老描逝く

先ほど母が飼っていた猫が亡くなった。15年前にこの猫が我が家にやってきた時、母から「私の方が先に逝くから、その時は世話をしてやってくれ」と言っていたのを思い出す。

実際は母が認知症になってからずっと猫の世話をすることになった。世話といっても毎日キャットフードと水をやり、トイレを清潔にするくらいのいたって簡単なものだった。

ところが、母が亡くなってから1か月ほどして、猫に異常が現れた。ところかまわずオシッコをするようになったのだ。きつく叱ったら、慌ててトイレに這い上がり、しばらくトイレで寝ていた。しかしその後もオシッコやウンチを平気で床の上にするようになった。流石におかしいと思い、観察していると、部屋の中をあっちへうろうろ、こっちへうろうろ歩き回る。もしやと思い、猫の目にライトを当ててみるが反応しない。失明したのだ。

人間や犬なら、紙おむつをすればいいのだが、猫はそういう訳にはいかない。母の時に使っていた防水シーツを敷いたが、なかなかその上でしてくれない。結局、その都度床を拭いて処分するしかなかった。

母が亡くなった後、やっと遠くの山ものんびり出かけられると思ったが、猫の介護のおかげで無理な日帰りが続くことになった。

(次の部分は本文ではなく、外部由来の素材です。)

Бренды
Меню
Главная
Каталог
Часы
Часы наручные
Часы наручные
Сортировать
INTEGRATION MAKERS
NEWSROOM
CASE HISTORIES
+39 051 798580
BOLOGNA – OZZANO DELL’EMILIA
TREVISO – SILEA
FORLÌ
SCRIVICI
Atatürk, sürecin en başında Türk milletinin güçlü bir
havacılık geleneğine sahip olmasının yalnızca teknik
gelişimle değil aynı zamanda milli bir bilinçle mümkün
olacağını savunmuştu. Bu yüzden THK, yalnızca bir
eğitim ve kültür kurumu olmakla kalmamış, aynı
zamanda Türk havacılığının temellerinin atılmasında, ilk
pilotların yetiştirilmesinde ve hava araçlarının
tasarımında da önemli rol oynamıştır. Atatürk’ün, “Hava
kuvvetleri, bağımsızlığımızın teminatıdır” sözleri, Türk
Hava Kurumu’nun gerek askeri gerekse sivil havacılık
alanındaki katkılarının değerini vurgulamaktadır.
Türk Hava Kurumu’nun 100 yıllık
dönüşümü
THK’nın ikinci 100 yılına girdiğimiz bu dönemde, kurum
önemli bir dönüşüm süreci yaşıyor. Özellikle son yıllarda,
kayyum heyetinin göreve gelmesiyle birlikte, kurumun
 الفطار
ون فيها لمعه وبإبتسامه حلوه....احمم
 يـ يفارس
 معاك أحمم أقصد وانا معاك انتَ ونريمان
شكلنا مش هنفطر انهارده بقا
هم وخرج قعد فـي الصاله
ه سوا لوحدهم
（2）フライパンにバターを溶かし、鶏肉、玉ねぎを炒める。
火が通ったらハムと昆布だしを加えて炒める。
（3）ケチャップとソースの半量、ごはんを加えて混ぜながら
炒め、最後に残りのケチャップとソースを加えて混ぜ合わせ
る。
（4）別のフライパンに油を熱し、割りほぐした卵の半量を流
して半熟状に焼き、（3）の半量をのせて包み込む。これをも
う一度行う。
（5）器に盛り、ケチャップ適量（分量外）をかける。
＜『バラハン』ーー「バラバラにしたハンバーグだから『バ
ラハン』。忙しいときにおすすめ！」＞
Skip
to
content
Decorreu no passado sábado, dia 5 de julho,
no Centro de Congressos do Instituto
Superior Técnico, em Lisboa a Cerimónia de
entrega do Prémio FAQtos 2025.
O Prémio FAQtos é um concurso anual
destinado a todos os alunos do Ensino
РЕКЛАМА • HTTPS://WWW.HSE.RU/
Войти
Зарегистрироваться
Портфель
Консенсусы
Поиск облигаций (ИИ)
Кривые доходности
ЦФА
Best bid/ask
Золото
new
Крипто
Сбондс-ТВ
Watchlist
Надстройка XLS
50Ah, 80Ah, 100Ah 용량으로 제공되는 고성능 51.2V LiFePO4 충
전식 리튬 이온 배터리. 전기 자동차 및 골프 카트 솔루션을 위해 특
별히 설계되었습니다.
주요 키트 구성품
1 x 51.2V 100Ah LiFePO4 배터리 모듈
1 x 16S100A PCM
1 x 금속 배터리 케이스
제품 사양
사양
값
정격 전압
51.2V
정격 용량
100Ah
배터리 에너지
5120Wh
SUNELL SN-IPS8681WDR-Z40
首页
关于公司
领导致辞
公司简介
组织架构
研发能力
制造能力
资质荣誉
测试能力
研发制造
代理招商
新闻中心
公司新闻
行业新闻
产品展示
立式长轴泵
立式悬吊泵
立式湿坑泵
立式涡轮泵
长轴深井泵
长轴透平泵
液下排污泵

夏に入り猫は食欲がなくなり、寝ていることが多くなった。そう長くはないと思っていたが、とうとう逝ってしまった。この大きい家に僕一人を残して…。

明るくなったら、庭の片隅に埋めてやろう。合掌。

この記事へのコメント

鉄五郎
2016年09月16日 00:04
お悔やみ申し上げます。ネコも家族の一員の様子ですね。想い出も深い様子、家族を大切にさていますね。合掌。
ひろろとろろ
2016年09月16日 07:53
我が家の猫は愛想がなく、エサの時だけニャウと鳴く存在感のない猫でした。でもいなくなるとやはり寂しいですね。
Y子
2016年09月16日 13:55
猫ちゃん ご愁傷さまでしたね。
自分が年を重ねていく間に、だんだん周りも寂しくなっていきます。

まだまだ大変なことがあろうかと思いますが、気を落とさないでね。
ひろろとろろ
2016年09月16日 21:12
いずれ身内がすべて亡くなり一人になることは覚悟していました。それに一人暮らしには耐性があるので、何とかなるでしょう。能天気に生きていきますよ。